* [WRITTEN EXERCISE 1]: Rewrite the rows from the line with "Cebu: 09:37 -> 09:36" through the end of the rows, replacing "Budapest" with "Vienna" and keeping everything else the same. Omit the pictures.

= Listed buildings in Milnthorpe =

Milnthorpe is a civil parish in the Westmorland and Furness district of Cumbria, England. It contains 13 listed buildings that are recorded in the National Heritage List for England. All the listed buildings are designated at Grade II, the lowest of the three grades, which is applied to "buildings of national importance and special interest". The parish contains the large village of Milnthorpe and the surrounding countryside. The listed buildings consist of houses with associated structures, bridges, a hotel, a folly, a market cross, and a boundary post and boundary stones.

* [DATASET ENTRIES]:
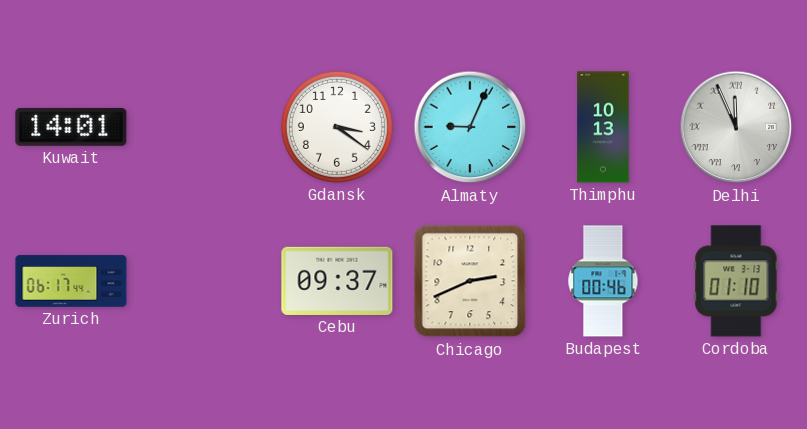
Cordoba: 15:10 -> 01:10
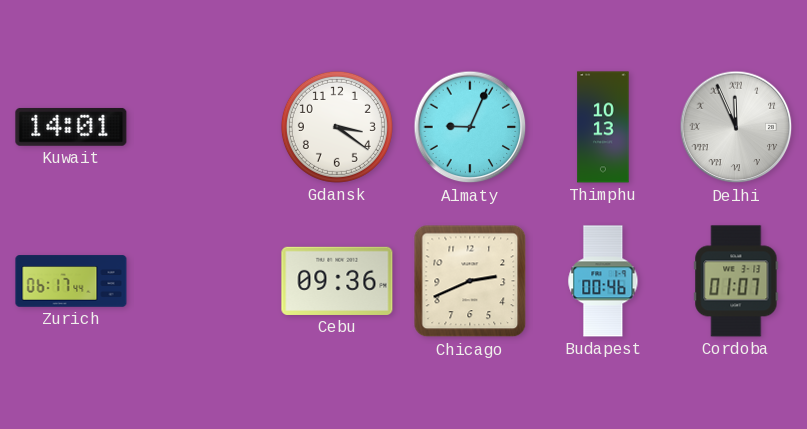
Cebu: 09:37 -> 09:36
Cordoba: 01:10 -> 01:07
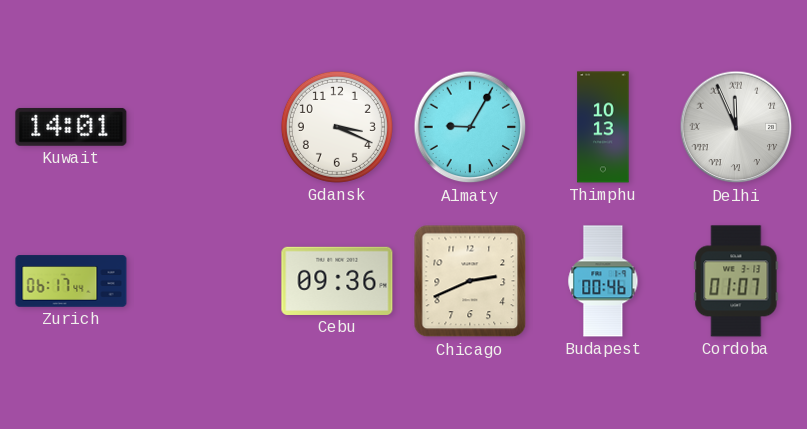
Gdansk: 3:21 -> 3:19
Almaty: 9:04 -> 9:05
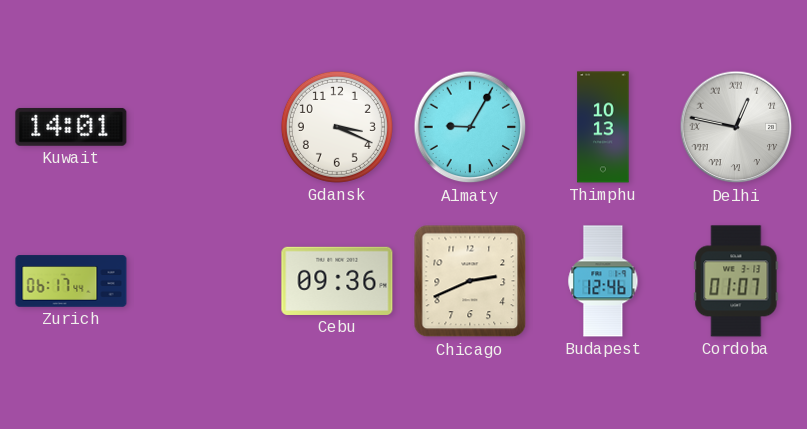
Delhi: 11:56 -> 12:47
Budapest: 00:46 -> 12:46
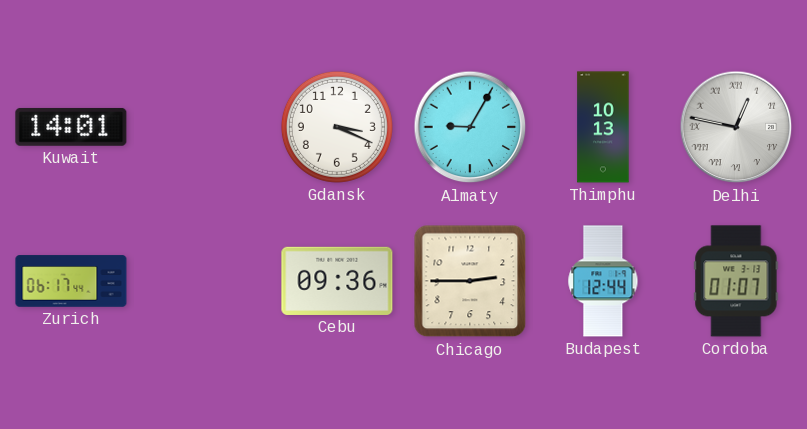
Chicago: 2:41 -> 2:45
Budapest: 12:46 -> 12:44
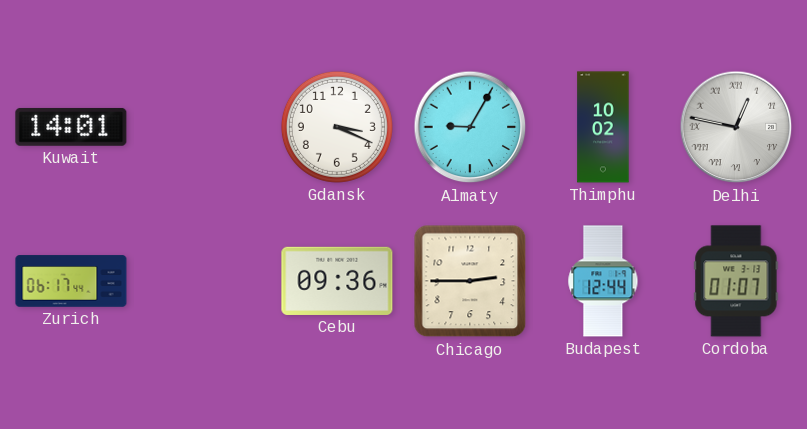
Thimphu: 10:13 -> 10:02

* [WRITTEN EXERCISE 2]:
Answer these questions from the text on listed buildings in Milnthorpe:
(a) How many listed buildings does the parish contain?
(b) At what grade are all of them designated?
(c) In which district of Cumbria is the parish?

* [EXERCISE SOLUTION 1]:
Cebu: 09:37 -> 09:36
Cordoba: 01:10 -> 01:07
Gdansk: 3:21 -> 3:19
Almaty: 9:04 -> 9:05
Delhi: 11:56 -> 12:47
Vienna: 00:46 -> 12:46
Chicago: 2:41 -> 2:45
Vienna: 12:46 -> 12:44
Thimphu: 10:13 -> 10:02

* [EXERCISE SOLUTION 2]:
(a) 13
(b) Grade II
(c) Westmorland and Furness